Embarking on the digital transformation journey
As the idea of digital transformation moves industry toward a more efficient and responsible future, it’s important to remember that the process is a journey companies make over many years. It’s not something that happens one day, and an entire production line is digitalized the next, according to Schneider Electric executives, who spoke during the company’s Innovation Days for process control in May at one of its global Hubs in Foxboro, Mass.
The journey, according to Nathalie Marcotte, SVP and president of process and automation at Schneider Electric, is about much more than simply replacing technology. In fact, she said, people are the core of digital transformation and technology, and should be supported despite the often-invoked conventional wisdom that technology is at its center.
“In any digital transformation, we need to put the people in the middle and we're seeing it in many cases,” she said, while speaking on a digital transformation panel with two of her colleagues, Marc Fromager, SVP of industrial automation services, and Elias Panasuik, executive director of EcoStruxure Power and Process.
“When we talk people and digital transformation, a lot of people feel threatened,” she continued. “But what we've learned, what we've seen, is you need both [people and technology].”
At the same time, the digital journey requires a specific end goal, usually tied to efficiency and sustainability. Without domain expertise, digital transformation can simply become cool things without a purpose. “Then it's not going to be helpful, and you're going to be in this proof of concept forever,” Marcotte added.
Fromager agreed and said the first step in the journey is to define the roadmap for ultimate end results. He added one of the most important steps is defining return-on-investment (ROI) guidance for customers. “We can implement a lot of systems, but if that doesn’t generate value, then it doesn't make sense,” he said. “So, what is the level of digitization you actually need?”
Schneider Electric’s goal is to help customers establish the value they need from digitalization. As suppliers of technology solutions, Schneider Electric’s executives said they start with their own supply chain. “This is where we learned it really is a journey,” added Fromager.
The company started the process of transforming its supply chain six years ago. From the start, it found that digitalizing the link between IT and OT is a challenge because IT departments tend to be conservative, primarily for security reasons.
To manage the process, Schneider Electric looked at its opportunity to digitize OT across its approximately 200 sites worldwide. In the end, it came up with a five-step process for its own digital transformation journey, and the executives on the panel said this experience strengthened their ability to help end users with digital transformation.
Know where you want to go
Fromager advised end users to first identify their own expectations for operational efficiency. Factors often involve how many sites need to be covered, as well as which sites make sense to get a digital solution and which don’t.
“As soon as you know where you want to go, [the supplier] needs to know the situation: what’s the data model, how is data acquired, and what’s the status of their OT and IT infrastructure?” Fromager said. “We dive deep into the process with a customer, identify the pain points, and come up with cases that will identify productivity or energy efficiency.”
The next step is implementation, and Fromager said it’s usually done in phases because putting people first in the transformation means change management becomes a very important step.

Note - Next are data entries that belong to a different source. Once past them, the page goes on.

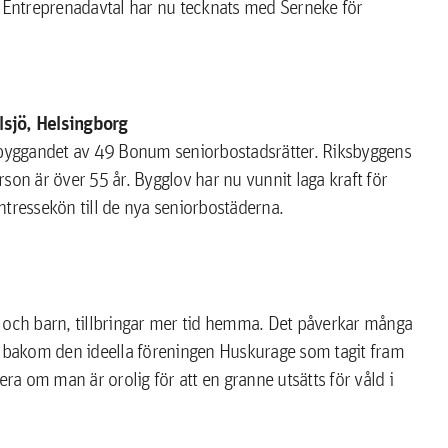
Entreprenadavtal har nu tecknats med Serneke för
lsjö, Helsingborg
r byggandet av 49 Bonum seniorbostadsrätter. Riksbyggens
son är över 55 år. Bygglov har nu vunnit laga kraft för
ntressekön till de nya seniorbostäderna.
na och barn, tillbringar mer tid hemma. Det påverkar många
r bakom den ideella föreningen Huskurage som tagit fram
a om man är orolig för att en granne utsätts för våld i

Not to be overlooked is continuous maintenance of solutions implemented, including how revenue is maximized, and the value of the ROI of the digital transformation solutions implemented.
A bigger purpose
The goal of any digital transformation should never be about adding technology just for the sake of adding technology. The implementation of technology must not only answer a business purpose, but also, increasingly, an environmental or social purpose.
Schneider Electric launched EcoStruxure, its open and interoperable architecture and platform, in 2016, with the idea to expand use of the company’s software and hardware technologies to better drive sustainability, automation efficiencies, and energy management. The architecture remains to be the foundation from which Schneider develops its open, data-driven, software-centric portfolio – evolving through different use cases that address customer objectives, such as with capital and operational efficiencies by bringing power and process data together.
“Whether we're looking at the design side and integrating overall design packages in simulation packages to understand interactions between process and electrification, we need to think about how we can link electrical data into the process control network to give the insights that people require, rather than looking at these systems as totally isolated,” said Panasuik.
In many instances, electrical systems and processes are separated, but these days, those interactions have really started to matter in terms of looking at sequencing of events, tracking and disruptions. Panasuik added that Schneider Electric has seen a tremendous push for processes driven by decarbonization an existing process, electrifying a process, carbon capture, or decarbonizing supply chains.
Michael Martinez, Foxboro DCS global leader at Schneider Electric, said there are several projects happening right now concerning electrification of processes. “I know from the process side, specifically, we have to extend the boundaries of what we think of traditionally as a distributed control system to include what will be a very important raw material in the future,” he said. Adding that one of the challenges now is to manage electrification like any other vessel or material that might be brought into a plant.
One thing is certain, digital transformation is not only a journey, but also a new way of thinking about entire processes.